Union Pacific and Norfolk Southern have confirmed they are in discussions about a potential merger. This merger would create a single railroad stretching from the East to the West Coast of the United States. The Associated Press had reported these talks last week, but official confirmation came on Thursday morning.

Merger Talks Between Union Pacific and Norfolk Southern

The proposed merger involves the largest and smallest of the six major freight railroads in the US. There is significant debate about whether regulators will approve this merger. The US has strict rules for consolidation in this industry due to past issues with mergers.

Regulatory Challenges and Historical Context

Union Pacific's previous merger with Southern Pacific in 1996 caused prolonged rail traffic disruptions. Similarly, when Conrail was divided by Norfolk Southern and CSX three years later, it led to more rail backups in the East. These historical issues contribute to the current regulatory scrutiny.

In 2021, the US Surface Transportation Board approved a major rail merger for the first time in over two decades. Canadian Pacific acquired Kansas City Southern for USD 31 billion, forming the CPKC railroad. This deal was supported by large shippers and involved two of the smallest major railroads.

Implications for Competition and Public Interest

The approval of any significant rail merger must demonstrate enhanced competition and public interest benefits. These criteria were established in 2001 following previous problematic mergers. The potential Union Pacific and Norfolk Southern merger will be evaluated under these rules.

The recent Canadian Pacific-Kansas City Southern merger left only six major freight railroads. This could influence regulators' decisions regarding a Union Pacific-Norfolk Southern deal. The reduction in major players might raise concerns about competition.

Union Pacific's Financial Performance

On Thursday, Union Pacific also announced its adjusted profit for the second quarter had increased to USD 1.8 billion. The company's earnings per share rose to USD 3.03, surpassing Wall Street expectations of USD 2.91 per share. Last year, they reported a profit of USD 2.71 per share for the same period.

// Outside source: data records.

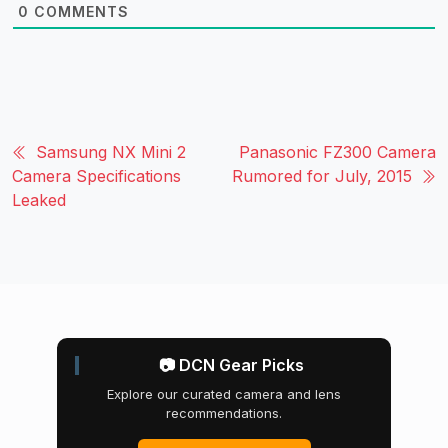
0
COMMENTS
Samsung NX Mini 2
Panasonic FZ300 Camera
Camera Specifications
Rumored for July, 2015
Leaked
📷 DCN Gear Picks
Explore our curated camera and lens
recommendations.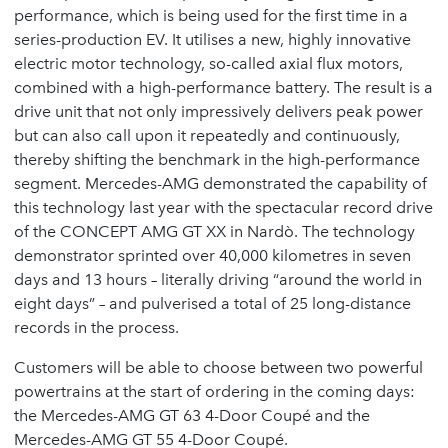
performance, which is being used for the first time in a
series-production EV. It utilises a new, highly innovative
electric motor technology, so-called axial flux motors,
combined with a high-performance battery. The result is a
drive unit that not only impressively delivers peak power
but can also call upon it repeatedly and continuously,
thereby shifting the benchmark in the high-performance
segment. Mercedes-AMG demonstrated the capability of
this technology last year with the spectacular record drive
of the CONCEPT AMG GT XX in Nardò. The technology
demonstrator sprinted over 40,000 kilometres in seven
days and 13 hours – literally driving “around the world in
eight days” – and pulverised a total of 25 long-distance
records in the process.
Customers will be able to choose between two powerful
powertrains at the start of ordering in the coming days:
the Mercedes-AMG GT 63 4-Door Coupé and the
Mercedes-AMG GT 55 4-Door Coupé.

Operating revenue for Union Pacific grew by 2% over last year, reaching USD 6.2 billion. Despite this positive financial performance, Union Pacific shares fell by 2% at Thursday's opening bell, priced at USD 226.70 each.

Earlier in April, Union Pacific shares had dropped to around USD 208, their lowest level of 2025. This decline was attributed to President Donald Trump's implementation of broad tariffs that threatened global trade stability.